Similarly, ImmunoGen reported ocular toxicity associated with IMGN853, an ADC targeting folate receptor alpha on diverse tumor types. Toxicity was managed by dose reduction (from 7mg/kg to 5mg/kg, as reported at ASCO this year – abstract #2573). Related to this observation is the finding that changing the dose schedule can reduce ocular toxicity, as reported for with SAR3419, an ADC targeting CD19 (Beck et al. 2012. mAbs 4: 637-647).
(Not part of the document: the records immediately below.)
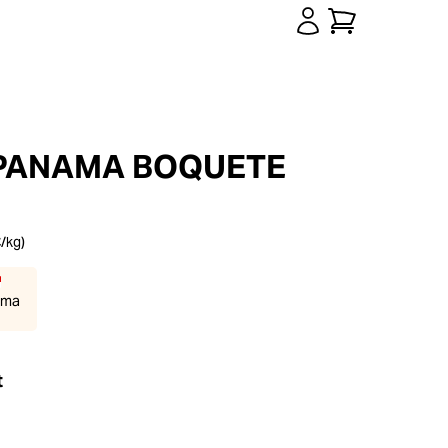
 PANAMA BOQUETE
€
/kg)
ama
t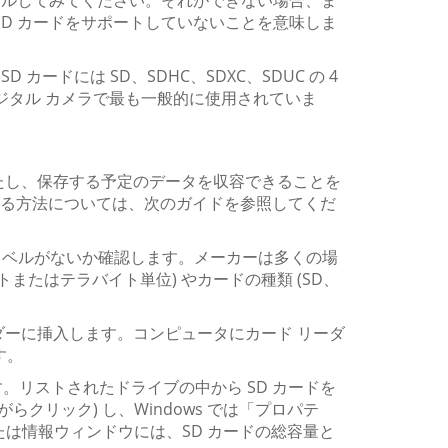
ストールしてみてください。それができない場合、ま
 SD カードをサポートしていないことを意味しま
D カードには SD、SDHC、SDXC、SDUC の 4
やデジタル カメラで最も一般的に使用されていま
満たし、保存する予定のデータを収容できることを
する方法については、次のガイドを参照してくだ
やラベルがないか確認します。メーカーは多くの場
またはテラバイト単位) やカードの種類 (SD、
ダーに挿入します。コンピュータにカード リーダ
す。
を開きます。リストされたドライブの中から SD カードを
ながらクリック) し、Windows では「プロパテ
たは情報ウィンドウには、SD カードの総容量と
ImmunoGen appears to have suffered a perfect storm of negative publicity on the heels of the ’901 efficacy/toxicity results. The data relevant to a specific drug (’901) in a specific cancer (SCLC) have been extrapolated to reflect on the entire pipeline. As we’ve seen from even this brief look under the hood, it’s not that simple. The bigger issue of ocular toxicity may be addressable by adjusting dose and dosing schedule, although I’ll grant this is not an ideal situation. ImmunoGen is continuing the development of next generation linkers as discussed above. Finally, ImmunoGen is seeing continuing success with T-DM1/Kadcyla, an earlier generation ADC with its own issues and history, approved for treatment of Her2-positive breast cancer. However, StartUp, writing in 2011, disclosed that ImmunoGen’s upside from the Kadcyla deal with Genentech/Roche was very limited, with single digit royalties following the payment of ~50MM in milestones. At total worldwide current Kadcyla sales of ~200MM per annum this will not amount to much cash. I have no idea what ImmunoGen’s broader financial picture looks like, but investor’s were clearly spooked by last week’s news, driving the stock down over 20% on November 4th. It has regained about half of that ground since.
 
With at least 10 ADCs using 4 different linkers already in the clinic, trial results may inform ImmunoGen’s developmental strategy in a timely manner, and at the end of the day this technology may be refined to a point that it achieves broader application. In the meantime we should anticipate a bumpy ride, to be expected I think when innovation is the driver. ImmunoGen aside, Seattle Genetics, Roche, BMS, Takeda etc have programs running in this space, with 32 clinical programs listed by Credit Suisse in November 2012. A host of small companies (and investor’s dollars) are competing to add value, whether at the level of antibody technology, alternative scaffolds, novel linker technology or new ways to couple toxins in ADCs. Identifying the best chances for adding value is a discussion for another day.